▶ [TASK] Please write out the lines from the line with "Rank the series" up to and including the line with "id, old_live_cid", switching "average" to "mean" and keeping all else unchanged.

▶ [TASK INPUTS]

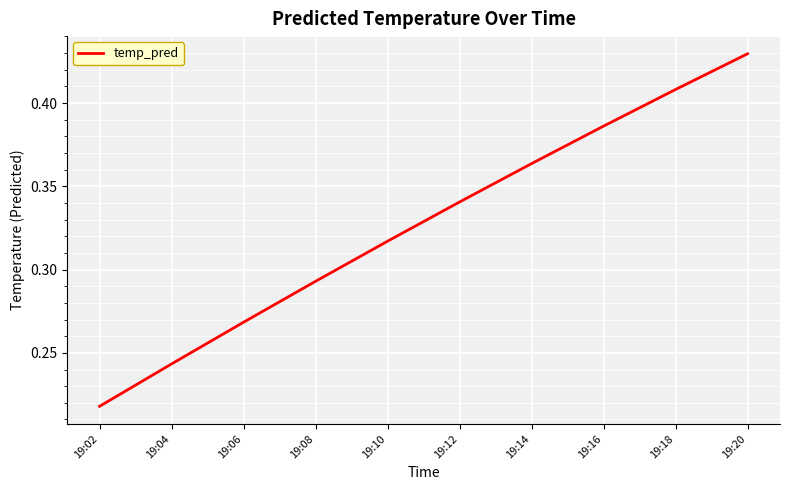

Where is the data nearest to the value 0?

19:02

==

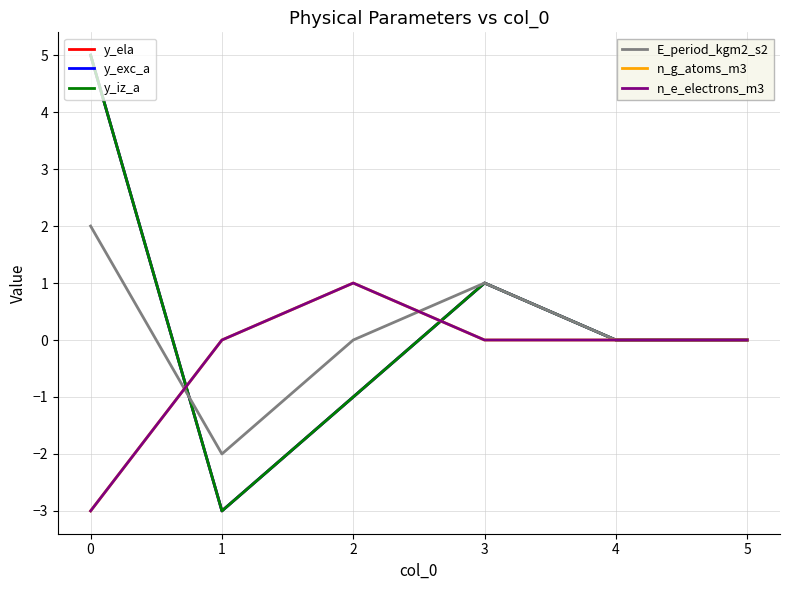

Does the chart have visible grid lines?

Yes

---

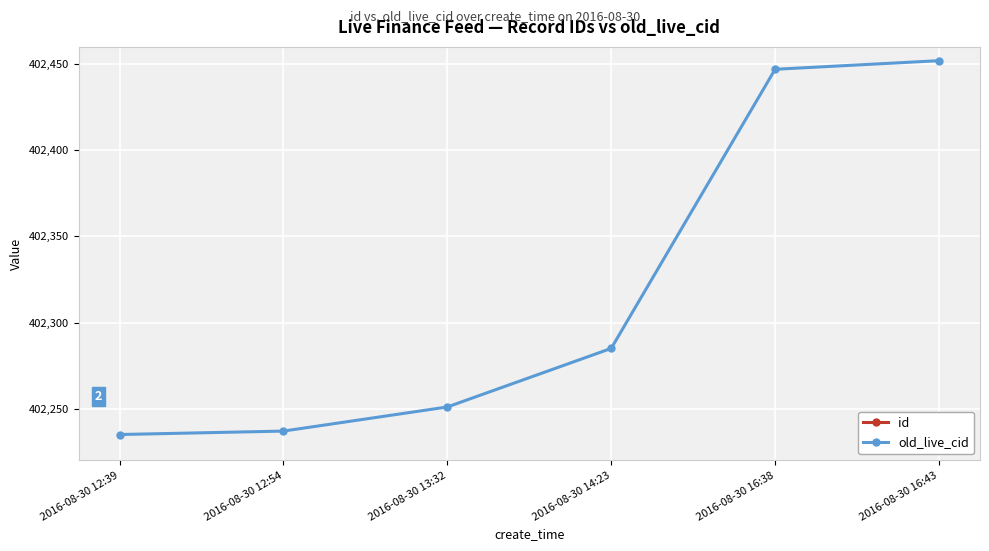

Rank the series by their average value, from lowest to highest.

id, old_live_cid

▶ [EXERCISE RESULT]
Rank the series by their mean value, from lowest to highest.

id, old_live_cid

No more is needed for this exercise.